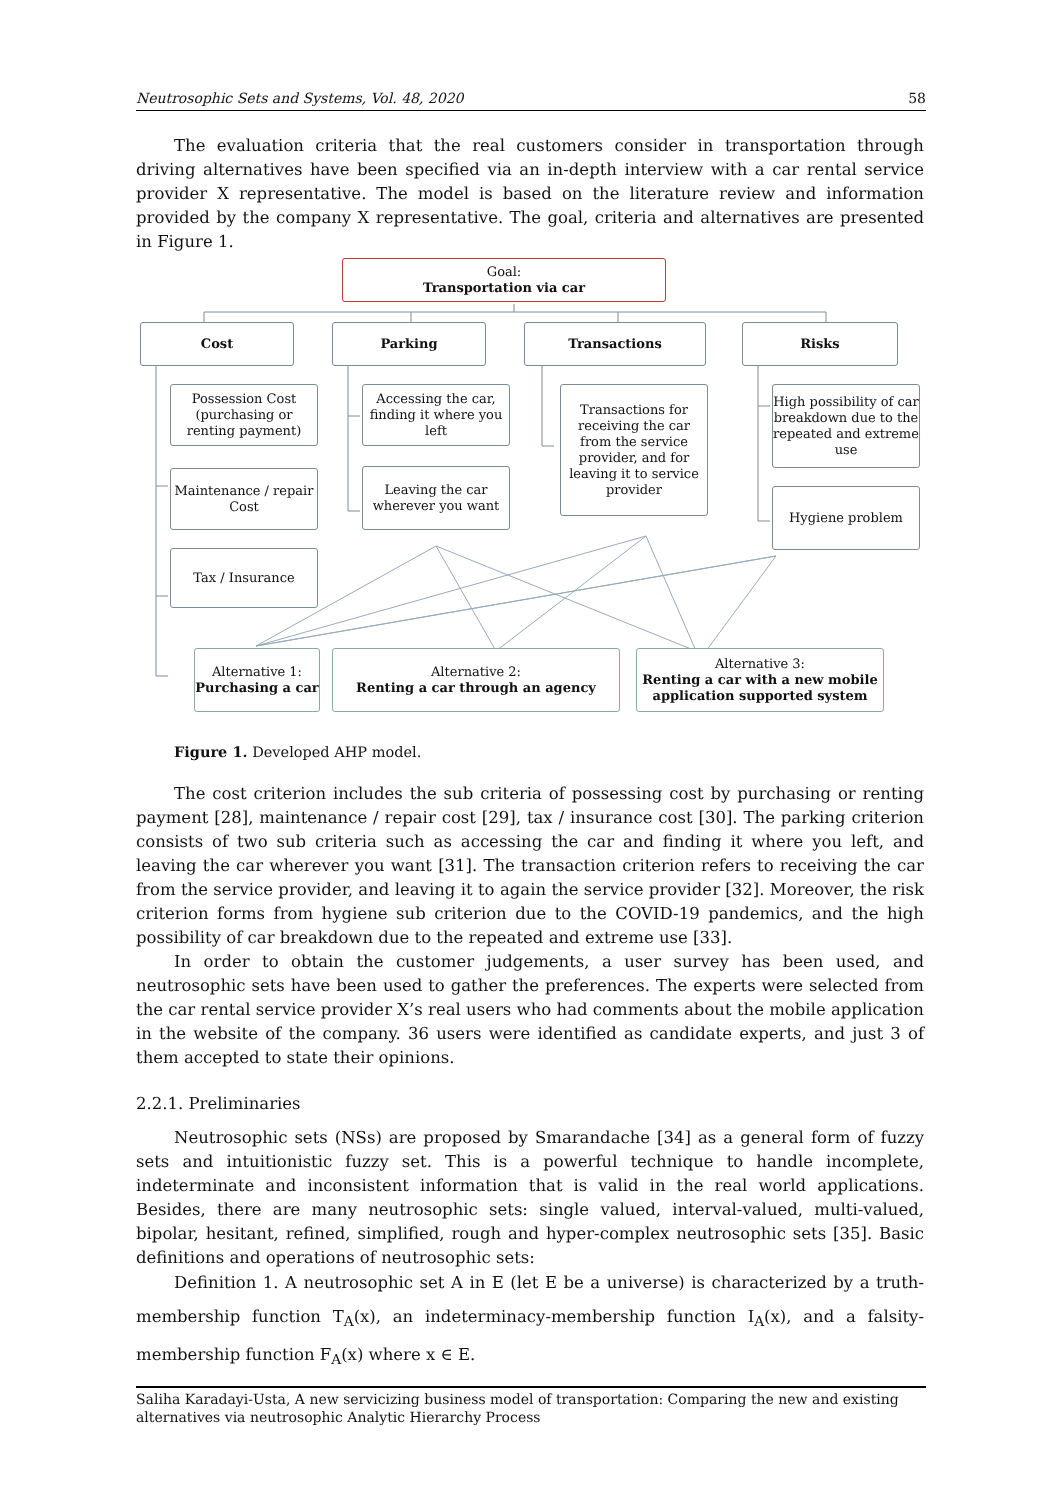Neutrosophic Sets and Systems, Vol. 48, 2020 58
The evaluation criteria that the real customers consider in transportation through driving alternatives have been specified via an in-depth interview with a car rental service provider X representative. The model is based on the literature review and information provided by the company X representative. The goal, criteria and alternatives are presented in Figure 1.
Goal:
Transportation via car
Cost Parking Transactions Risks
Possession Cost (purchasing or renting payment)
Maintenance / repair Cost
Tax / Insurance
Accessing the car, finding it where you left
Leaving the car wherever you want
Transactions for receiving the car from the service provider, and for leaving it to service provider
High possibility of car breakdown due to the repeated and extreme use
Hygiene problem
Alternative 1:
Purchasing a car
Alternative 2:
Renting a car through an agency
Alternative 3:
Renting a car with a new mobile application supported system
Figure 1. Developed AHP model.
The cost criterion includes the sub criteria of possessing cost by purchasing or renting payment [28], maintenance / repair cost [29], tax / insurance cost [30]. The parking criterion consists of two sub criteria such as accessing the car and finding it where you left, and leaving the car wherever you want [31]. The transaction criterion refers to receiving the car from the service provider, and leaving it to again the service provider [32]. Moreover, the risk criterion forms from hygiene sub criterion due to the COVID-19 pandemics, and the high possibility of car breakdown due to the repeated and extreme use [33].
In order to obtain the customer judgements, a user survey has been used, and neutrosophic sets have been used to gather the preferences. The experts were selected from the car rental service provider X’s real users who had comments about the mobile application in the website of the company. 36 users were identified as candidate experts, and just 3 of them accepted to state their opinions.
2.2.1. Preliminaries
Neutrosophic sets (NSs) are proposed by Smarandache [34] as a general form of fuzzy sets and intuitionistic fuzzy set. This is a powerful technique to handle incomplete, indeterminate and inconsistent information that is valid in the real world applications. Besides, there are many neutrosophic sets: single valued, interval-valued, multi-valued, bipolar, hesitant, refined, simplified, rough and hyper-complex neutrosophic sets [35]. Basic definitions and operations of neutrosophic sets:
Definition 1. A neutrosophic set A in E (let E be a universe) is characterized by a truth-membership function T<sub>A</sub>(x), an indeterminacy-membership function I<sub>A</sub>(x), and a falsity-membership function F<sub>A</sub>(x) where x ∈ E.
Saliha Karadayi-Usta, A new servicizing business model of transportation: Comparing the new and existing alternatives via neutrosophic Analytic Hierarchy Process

**Work to complete**
Each line that holds the string "rental" counts once. Give the total for the listing and nothing else.

**Output for this task**
2